Hate Speech : table ronde avec Felix Braz à Neimënster

Entre le 1er et le 5 septembre, le "Hate Festival" à l'Abbaye de Neumünster a abordé le thème de la violence physique et verbale. Après un spectacle de danse du duo britanno-néo-zélandais Colin Poole et Simon Ellis, une performance avec atelier de l'artiste luxembourgeois Luc Spada ainsi qu'une représentation de la pièce de théâtre "Hate Radio", qui thématise le génocide rwandais, le festival s'est terminé par une table ronde sur le discours de haine.Ont participé au débat : Felix Braz (Ministre de la Justice), Milena Kipfmüller (dramaturge, Hate Radio), Christiane Kleer (Radio 100,7), Georges Knell (BEE SECURE et KannerJugend Telefon), Marc Piron (ASTI) et Luc Spada (artiste). Nadine Schirtz (SNJ et BEE SECURE) a animé la table ronde.Le Ministre de la Justice Felix Braz a donné des explications sur le cadre juridique au Luxembourg, et a précisé que la loi anti-discrimination (article 457-1) du code pénal s'applique en cas de Hate Speech. Internet n'est pas un espace de non-droit et celui qui enfreint la loi doit s'attendre à une peine d'emprisonnement allant jusqu'à deux ans en cas de Hate Speech. Les participants au débat ainsi que le public intéressé étaient unanimes pour dire que les sanctions seules ne suffisaient pas pour s'attaquer au problème. Selon Luc Spada, il faudra plutôt se tourner vers l'éducation. BEE SECURE est du même avis, car à partir d'octobre, la campagne annuelle "Share Respect" se consacrera entièrement au sujet du discours de haine.Les participants ont également discuté du rôle et de la responsabilité de la politique, de la culture et des médias. En effet, le Hate Speech émane souvent des articles de presse liés à l'actualité et des décisions politiques.
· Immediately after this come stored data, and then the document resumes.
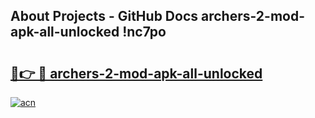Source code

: ## About Projects - GitHub Docs archers-2-mod-apk-all-unlocked !nc7po

# <h2><a href="https://andorid.site?title=archers-2-mod-apk-all-unlocked&ref=13PRO">🔗👉 🔴 archers-2-mod-apk-all-unlocked</a></h2>

[![acn](https://github.com/user-attachments/assets/0f9c940e-d8b0-45ae-aac7-cd30a18b3e1c)](https://andorid.site?title=archers-2-mod-apk-all-unlocked&ref=13PRO)

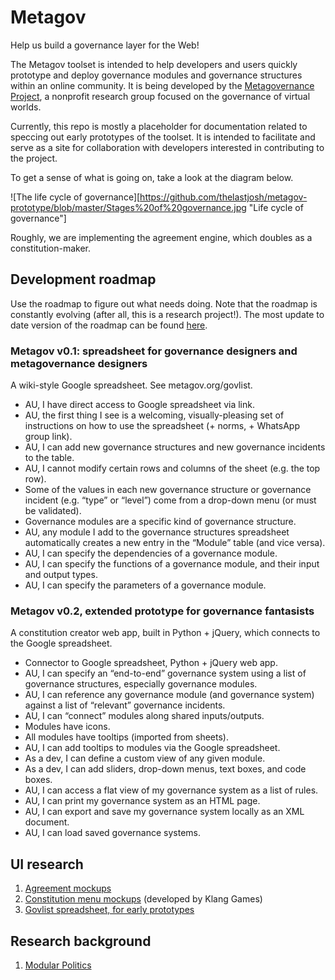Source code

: # Metagov

Help us build a governance layer for the Web!

The Metagov toolset is intended to help developers and users quickly prototype and deploy governance modules and governance structures within an online community. It is being developed by the [Metagovernance Project](www.metagov.org), a nonprofit research group focused on the governance of virtual worlds.

Currently, this repo is mostly a placeholder for documentation related to speccing out early prototypes of the toolset. It is intended to facilitate and serve as a site for collaboration with developers interested in contributing to the project. 

To get a sense of what is going on, take a look at the diagram below.

![The life cycle of governance][https://github.com/thelastjosh/metagov-prototype/blob/master/Stages%20of%20governance.jpg "Life cycle of governance"]

Roughly, we are implementing the agreement engine, which doubles as a constitution-maker.

## Development roadmap
Use the roadmap to figure out what needs doing. Note that the roadmap is constantly evolving (after all, this is a research project!). The most update to date version of the roadmap can be found [here](https://docs.google.com/document/d/1QDq89dogQb-K2jdDV5QL4Lqi8yehE3aiXzwVG8D24rY/edit#).

### Metagov v0.1: spreadsheet for governance designers and metagovernance designers
A wiki-style Google spreadsheet. See metagov.org/govlist.

- AU, I have direct access to Google spreadsheet via link.
- AU, the first thing I see is a welcoming, visually-pleasing set of instructions on how to use the spreadsheet (+ norms, + WhatsApp group link).
- AU, I can add new governance structures and new governance incidents to the table.
- AU, I cannot modify certain rows and columns of the sheet (e.g. the top row).
- Some of the values in each new governance structure or governance incident (e.g. “type” or “level”) come from a drop-down menu (or must be validated).
- Governance modules are a specific kind of governance structure.
- AU, any module I add to the governance structures spreadsheet automatically creates a new entry in the “Module” table (and vice versa).
- AU, I can specify the dependencies of a governance module.
- AU, I can specify the functions of a governance module, and their input and output types.
- AU, I can specify the parameters of a governance module.

### Metagov v0.2, extended prototype for governance fantasists
A constitution creator web app, built in Python + jQuery, which connects to the Google spreadsheet.

- Connector to Google spreadsheet, Python + jQuery web app.
- AU, I can specify an “end-to-end” governance system using a list of governance structures, especially governance modules.
- AU, I can reference any governance module (and governance system) against a list of “relevant” governance incidents.
- AU, I can “connect” modules along shared inputs/outputs.
- Modules have icons.
- All modules have tooltips (imported from sheets).
- AU, I can add tooltips to modules via the Google spreadsheet.
- As a dev, I can define a custom view of any given module.
- As a dev, I can add sliders, drop-down menus, text boxes, and code boxes.
- AU, I can access a flat view of my governance system as a list of rules.
- AU, I can print my governance system as an HTML page.
- AU, I can export and save my governance system locally as an XML document.
- AU, I can load saved governance systems.

## UI research
1. [Agreement mockups](https://drive.google.com/open?id=1jCyOkpSSgoLUBBUsW0q9ediwtW6-OT0a)
2. [Constitution menu mockups](https://drive.google.com/file/d/1yqeXb8rGE3HqYbkAF-31_v5osRDKSdFy/view?usp=sharing) (developed by Klang Games)
3. [Govlist spreadsheet, for early prototypes](www.metagov.org/govlist)

## Research background
1. [Modular Politics](https://docs.google.com/document/d/1c4vp4HQFYHNsFzm4rNo2uh4fU8Gonfu9nJOLpasel5I/edit)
Ne pas rester les bras croisés devant cette problématique était une autre constatation fondamentale du soir : "Tout chacun doit se sentir concerné par le Hate Speech et peut lutter contre à l'aide du Counter Speech (contrer)", explique Felix Braz. Comment cela fonctionne le mieux ? Où s'arrête la liberté d'expression et où commence le discours haineux ? Ces questions seront entre autres traitées dans les semaines à venir dans la campagne de BEE SECURE.